General musings on programming languages, and Java.

Wednesday, October 10, 2007

Why Java Needs Closures (It Already Has Them)

Some bloggers and people I've talked with think of closures in Java as something unnecessary - e.g., "why must we copy C#?". As it happens, most languages have closures, including Java.

A closure is an executable block of code that can refer to free variables from the enclosing scope. Here's an example in Java:


public void example()
{
        final double use=Math.random()*10000;

        SwingUtilities.invokeLater(new Runnable()
        {
                public void run()
                {
                        System.out.println(use);
                }
        });
}
It's not a great example of how closures are useful. The instance of that anonymous class can reference the variable 'use'. In fact, there's a leak in the implementation that gets into the language - 'use' has to be final. That doesn't stop the anonymous class from being a closure. Let's consider how life would be if Java didn't have closures:
public void example()
{
        double use=Math.random()*1000;

        class MyRunnable implements Runnable
        {
                private double use;

                public MyRunnable(double use)
                {
                        this.use=use;
                }

                public void run()
                {
                        System.out.println(use);
                }
        }

        SwingUtilities.invokeLater(new MyRunnable(use));
}
In fact, that's not far off what the first code sample gets compiled to. In Java 1.0, inner/nested/local/anonymous classes didn't exist, so you'd have to take the above MyRunnable, and put it in a separate file, but the code would be the same otherwise. If you were going to complain about Java getting closures, Java 1.1 was the time to do it!

The above two code samples work in today's Java, and some of you might even favour the second, because it's more explicit - it matches the bytecode more closely.

The way I think is that you should, at least as a thought experiment, take anything like "favour explicit code over abstract code" to an extreme, to test it out. The most explicit you can be in programming is to write assembly code, and none of us wants to do that. Let's flip it around. The most abstract you can be in programming is to write in Lisp, and none of us wants to do that. Both of those statements have holes in them, of course, there are some people who love writing assembly, and there are some who love writing in Lisp. I'm one of the latter.

As it turns out, abstraction is so prevalent in programming that most of us program in languages that are closer to Lisp than they are to assembly. C is the lowest-level programming language that I know, and even it has huge abstractions over the underlying assembly.

Java programmers are already programming on an abstraction, the Java Virtual Machine, before they even worry about syntax. It seems that we already favour abstract code over explicit code. Abstract doesn't mean imprecise, or vague, it's another way of saying "general". We can use abstractions to stop repetition.

########

EXERCISE DIRECTIONS: Please transcribe the stretch of the Java closures post from "SwingUtilities.invokeLater(new MyRunnable(use));" through "bytecode more closely.".

########

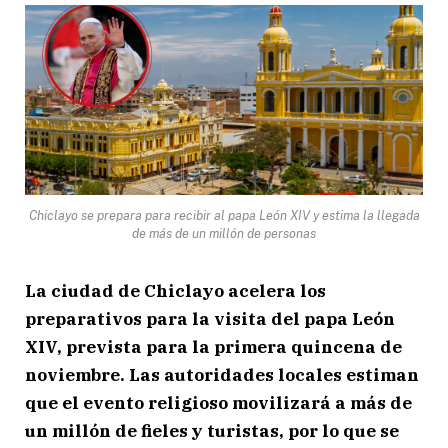
Chiclayo se prepara para recibir al papa León XIV y estima la llegada
de más de un millón de personas
La ciudad de Chiclayo acelera los
preparativos para la visita del papa León
XIV, prevista para la primera quincena de
noviembre. Las autoridades locales estiman
que el evento religioso movilizará a más de
un millón de fieles y turistas, por lo que se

########

EXERCISE ANSWER:
SwingUtilities.invokeLater(new MyRunnable(use));
}
In fact, that's not far off what the first code sample gets compiled to. In Java 1.0, inner/nested/local/anonymous classes didn't exist, so you'd have to take the above MyRunnable, and put it in a separate file, but the code would be the same otherwise. If you were going to complain about Java getting closures, Java 1.1 was the time to do it!

The above two code samples work in today's Java, and some of you might even favour the second, because it's more explicit - it matches the bytecode more closely.